- [MATERIAL FOR THIS TASK]
*** Begin section ***

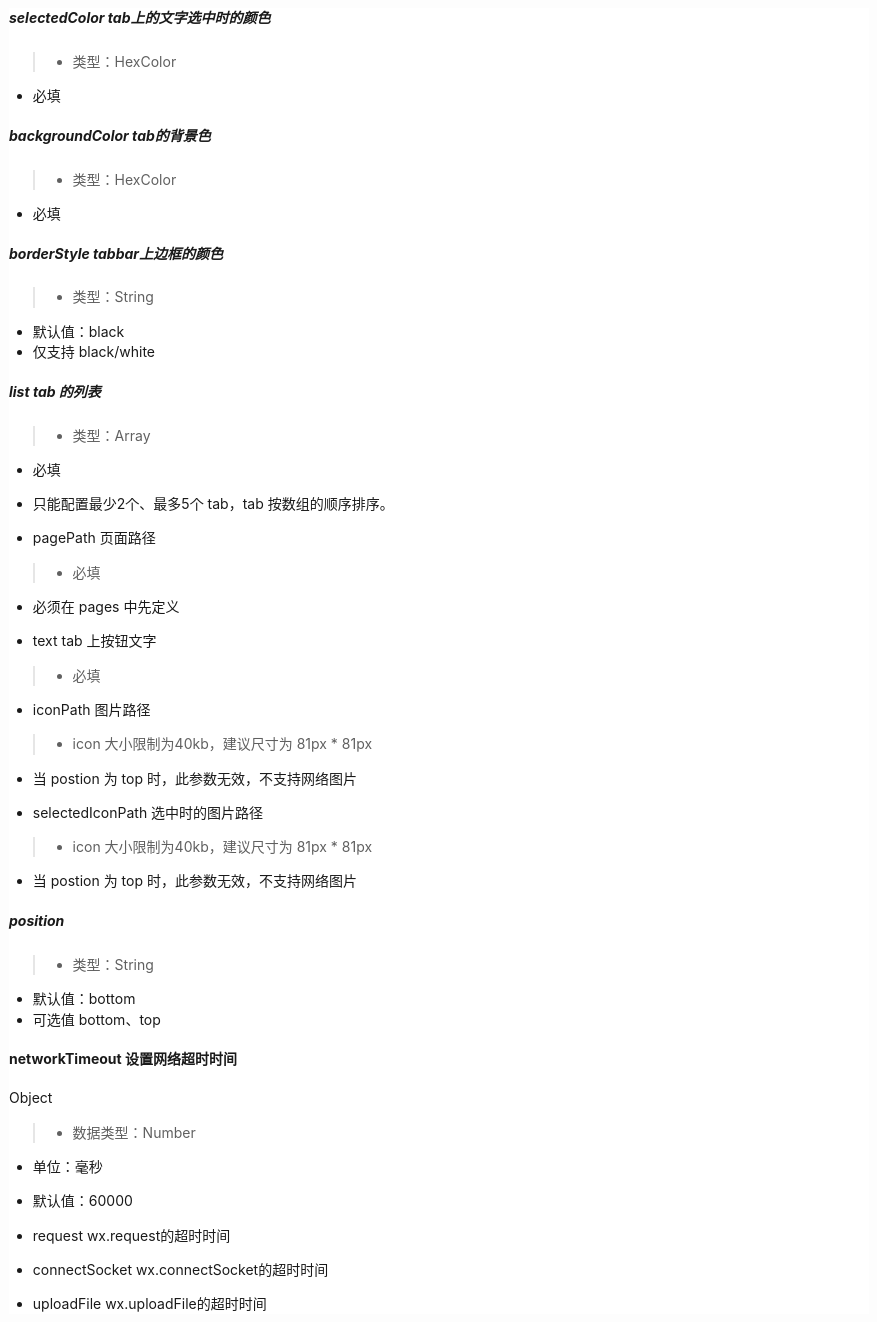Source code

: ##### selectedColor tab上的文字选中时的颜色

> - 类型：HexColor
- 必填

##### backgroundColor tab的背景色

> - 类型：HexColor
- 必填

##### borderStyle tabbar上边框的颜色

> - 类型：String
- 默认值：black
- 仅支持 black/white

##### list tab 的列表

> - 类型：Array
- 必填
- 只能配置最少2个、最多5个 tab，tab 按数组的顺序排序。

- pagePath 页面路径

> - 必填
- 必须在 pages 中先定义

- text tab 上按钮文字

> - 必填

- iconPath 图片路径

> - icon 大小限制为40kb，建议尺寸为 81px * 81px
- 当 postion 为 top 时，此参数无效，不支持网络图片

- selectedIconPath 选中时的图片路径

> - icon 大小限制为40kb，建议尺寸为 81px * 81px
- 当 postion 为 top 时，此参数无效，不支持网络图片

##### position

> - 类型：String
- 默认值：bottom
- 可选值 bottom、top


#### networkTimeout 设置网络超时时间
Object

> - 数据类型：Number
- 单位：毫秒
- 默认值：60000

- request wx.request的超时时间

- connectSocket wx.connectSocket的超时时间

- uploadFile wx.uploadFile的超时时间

*** End section ***

- [HOW TO COMPLETE THIS TASK] Please print all of the records above exactly, omitting each picture.

- [TASK ANSWER]
Source code

: ##### selectedColor tab上的文字选中时的颜色

> - 类型：HexColor
- 必填

##### backgroundColor tab的背景色

> - 类型：HexColor
- 必填

##### borderStyle tabbar上边框的颜色

> - 类型：String
- 默认值：black
- 仅支持 black/white

##### list tab 的列表

> - 类型：Array
- 必填
- 只能配置最少2个、最多5个 tab，tab 按数组的顺序排序。

- pagePath 页面路径

> - 必填
- 必须在 pages 中先定义

- text tab 上按钮文字

> - 必填

- iconPath 图片路径

> - icon 大小限制为40kb，建议尺寸为 81px * 81px
- 当 postion 为 top 时，此参数无效，不支持网络图片

- selectedIconPath 选中时的图片路径

> - icon 大小限制为40kb，建议尺寸为 81px * 81px
- 当 postion 为 top 时，此参数无效，不支持网络图片

##### position

> - 类型：String
- 默认值：bottom
- 可选值 bottom、top


#### networkTimeout 设置网络超时时间
Object

> - 数据类型：Number
- 单位：毫秒
- 默认值：60000

- request wx.request的超时时间

- connectSocket wx.connectSocket的超时时间

- uploadFile wx.uploadFile的超时时间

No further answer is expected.